The amateur club Westhoughton Lions could hardly be more different from the occasion Matty Peet will be faced with in Saturday’s Challenge Cup final, but ask the Wigan Warriors coach about his unconventional route to the rugby league summit and he would almost certainly tell you both ends of his story are equally important.
Barely six months after being unveiled as Wigan’s new head coach, Peet is one win away from securing the Challenge Cup for rugby league’s most famous club for a record-extending 20th occasion. While most head coaches fall into the role after a distinguished playing career, Peet’s own time as a professional barely extended beyond a short stint as a reserves player with Leigh Centurions.
He called time on his playing career in his early 20s, instead heading to university before taking his first steps into coaching with Westhoughton’s under-12s. Eventually securing a job helping coach Wigan’s young players, Peet has subsequently taken on pretty much every coaching role at the club either side of a short stint in rugby union with Sale. He is far from your ordinary head coach, but he is a man the Warriors have earmarked for the top job for years.
“I remember I watched him do a training session once with the academy,” Wigan’s executive director, Kris Radlinski, says. “He just did things I had never seen before. After the session I went back and reported it to the chairman and said, ‘There’s something different in this lad’. He is a thinker and he was doing things I’d never seen.” It was an appointment that caught many Wigan fans off-guard last year given his lack of experience, but not the Warriors.
In recent seasons Wigan have lacked any sort of attacking flair, or indeed success. Peet has set about changing those things and the impact has been immediate, with the Warriors now in Saturday’s final against Huddersfield at Tottenham Hotspur Stadium. His unique style has caught the eye of his players, too. “He’s a brilliant listener and communicator, and pretty much unlike any other coach I’ve had before,” Wigan’s long-serving England international Liam Farrell says.
“He’s a deep thinker, he knows so much about the game and you can tell he’s dedicated his life to coaching. But the big thing for me is he knows every inch of this club, every member of staff, and as such he understands what the supporters expect from their team. Being from the area and a supporter of the club too, he just gets Wigan, which is important I think for a club like this where the standards are so high.”

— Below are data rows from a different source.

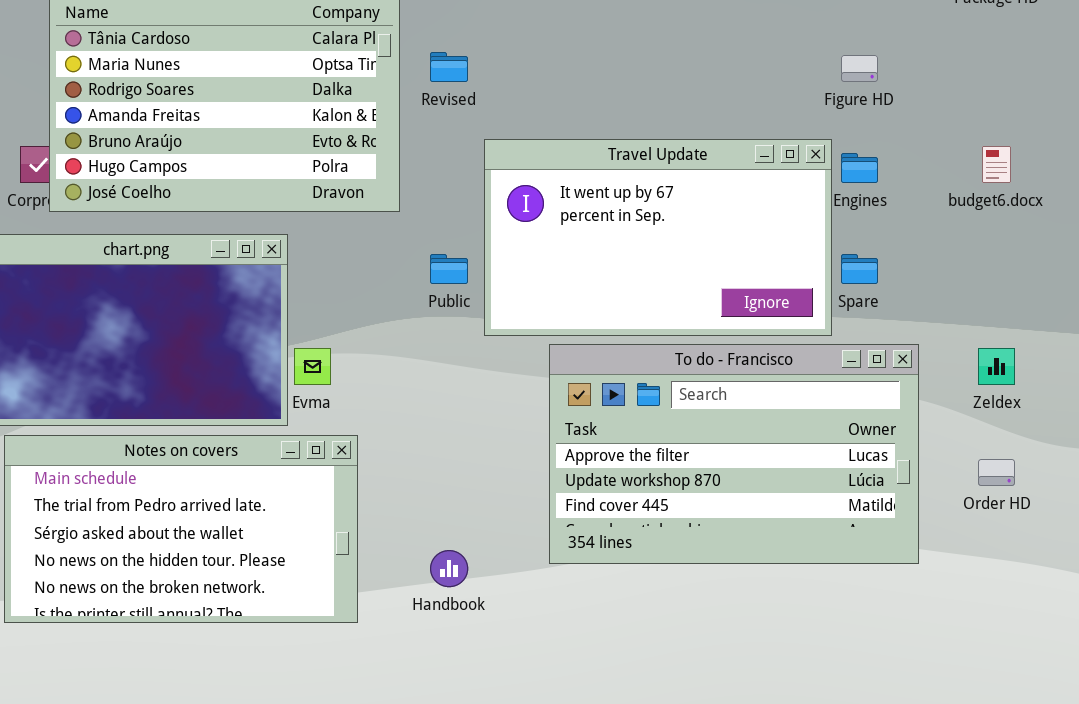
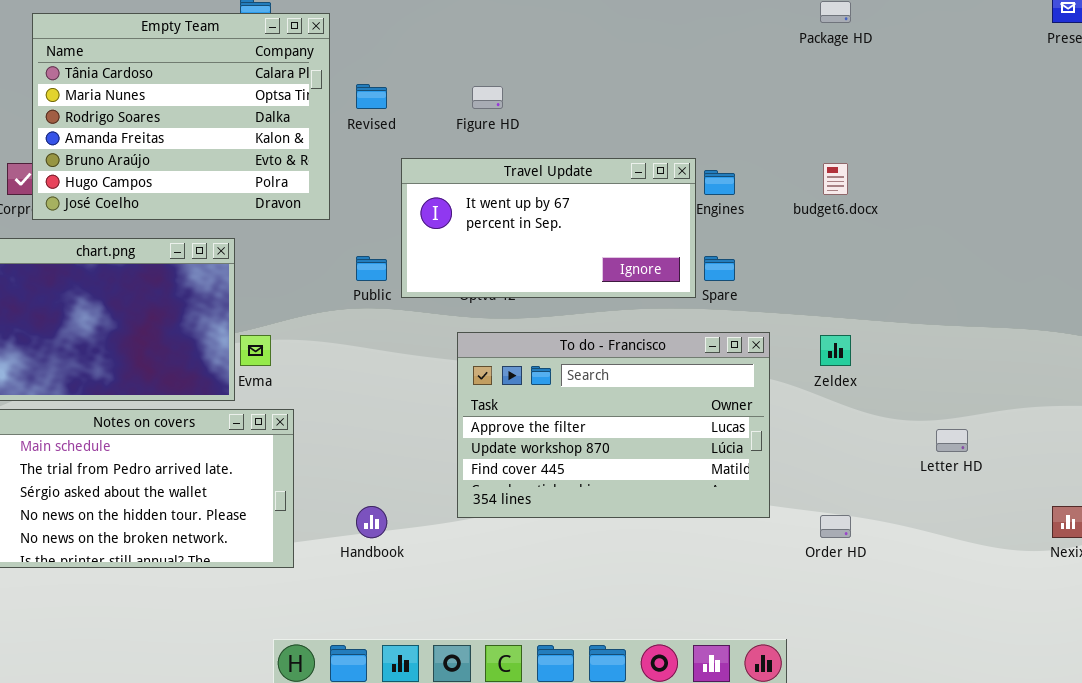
Figure HD: [841,55,878,82] -> [472,86,503,109], moved
Travel Update: [484,139,832,336] -> [401,158,696,298], resized
Order HD: [978,459,1015,486] -> [820,515,851,538], moved

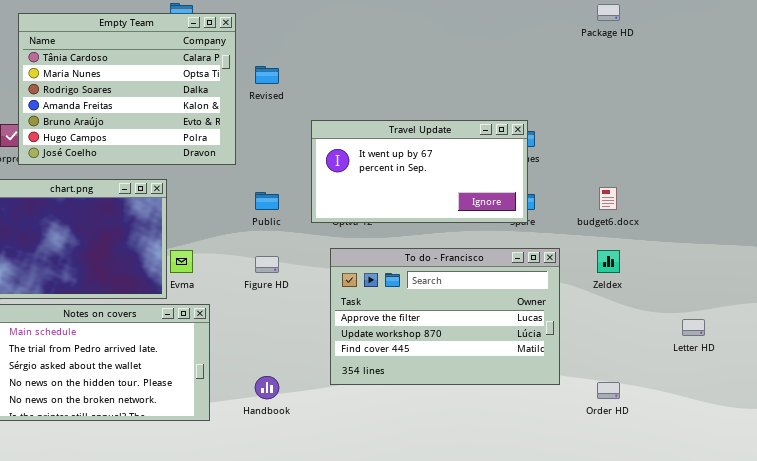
Figure HD: [472,86,503,109] -> [255,256,279,273], moved
Travel Update: [401,158,696,298] -> [311,120,528,223], moved
budget6.docx: [823,163,848,195] -> [599,187,617,210], moved

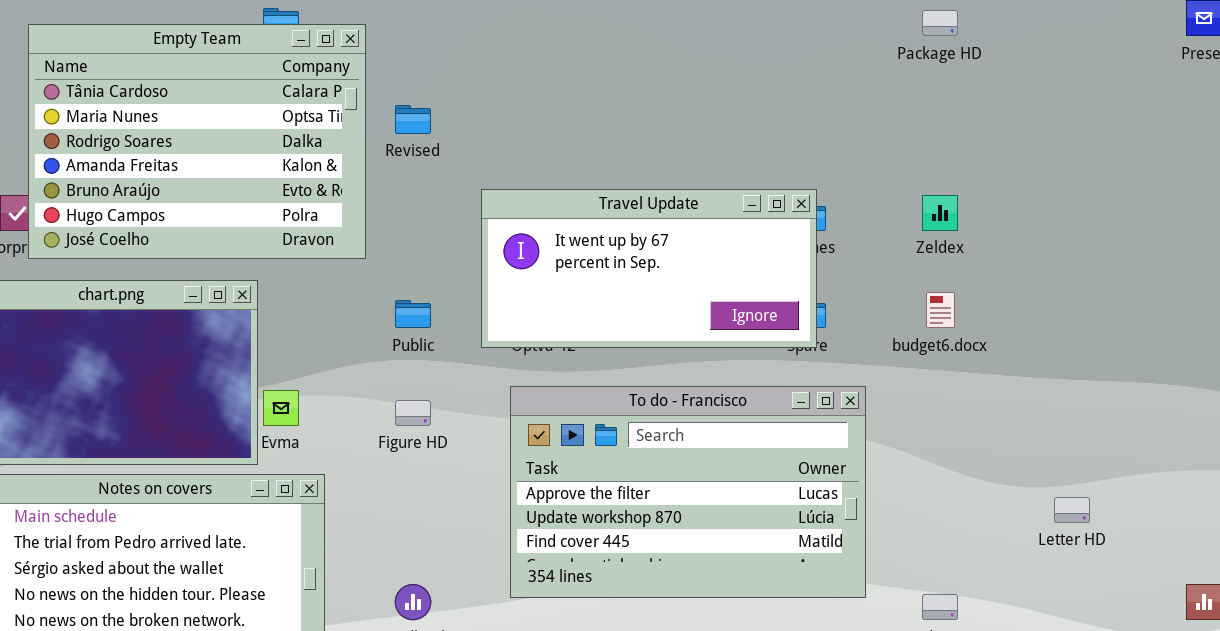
Zeldex: [597,250,620,273] -> [922,195,958,231], moved

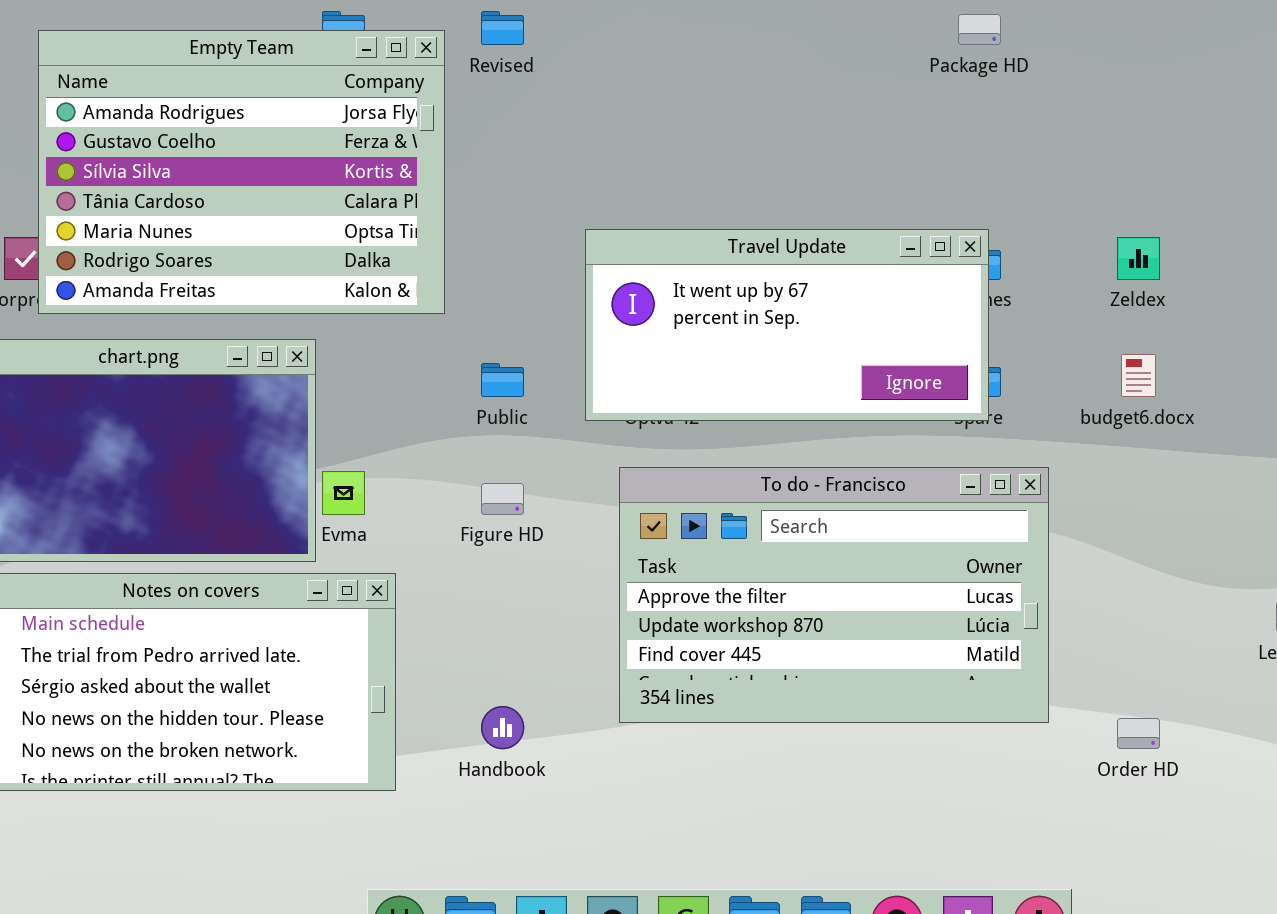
Package HD: [922,10,958,36] -> [958,14,1001,45], moved
Empty Team: [28,24,366,259] -> [38,30,445,314], scrolled up 3 rows
Revised: [395,105,431,134] -> [481,11,524,45], moved

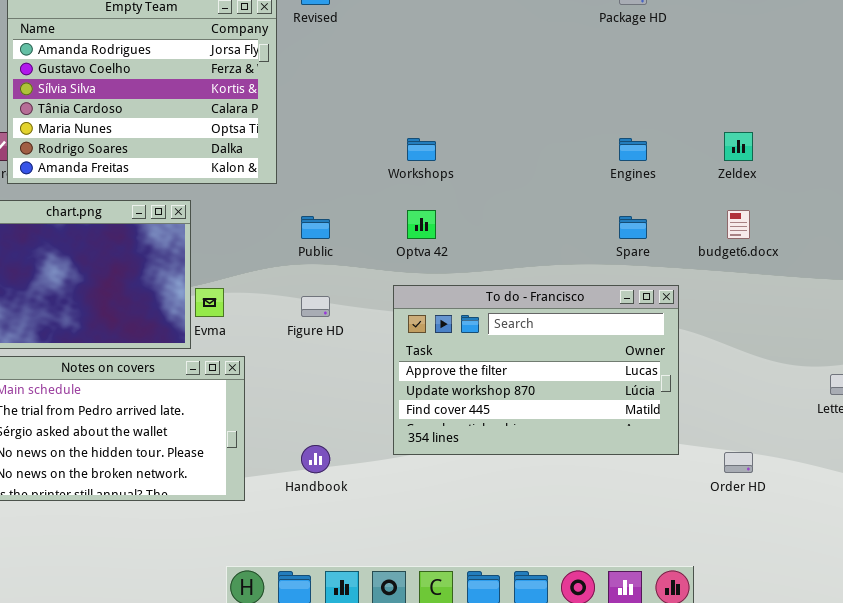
Travel Update: [585,229,989,421] -> none, closed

Peet, understanding that Wigan supporters had grown weary of a more methodical, structured style of play, also set about making his side more attractive to watch. He brought in the former Great Britain half-back Lee Briers from Warrington to lead the attack, while also transitioning Wigan’s legendary captain, Sean O’Loughlin, into a post-playing role in charge of the defensive side of the Warriors.
“I’m sure Matty delivers his message to the staff privately but in our meetings, he lets Briersy and Lockers take the lead, which is pretty unique,” Farrell says. “I’m sure he has a big input in what they say but he’s calm and trusts people. When he got the job, Matty got the senior players in and asked us what we needed to change and improve and how we could be better. He listened to us, and he’s made sure our opinions were valued.
“Taking the job was a big learning curve for him and some people might have thought it was too early, but he’s done a good job of proving everyone wrong so far.”
The Wigan fullback Jai Field, perhaps Super League’s standout player in 2022, has credited Peet’s approach and style as a major reason in why he has been so good this year and it seems everywhere you turn, Peet’s measured yet unique approach to coaching is earning him admirers.
“He’s very different in his approach,” the Wigan prop Kaide Ellis says. “He’s very psychological with his players but he’s got a good balance. He doesn’t get too technical, he’s more on mindset and big on culture.” Every fortnight, Wigan’s players hold “culture sessions”, discussing life away from rugby. Peet is also keen for his players to be hands-on in the community, tightening the link between the club and the supporters.
It is certainly a different way to coach. But just months into a reign some felt would never amount to any success, Peet is one win away from his first trophy as a head coach. He said this year he would not consider himself a genuine Wigan coach until he delivered a trophy. You can be sure they will be watching in Westhoughton, where it all started nearly 20 years ago, to see if that vision becomes a reality.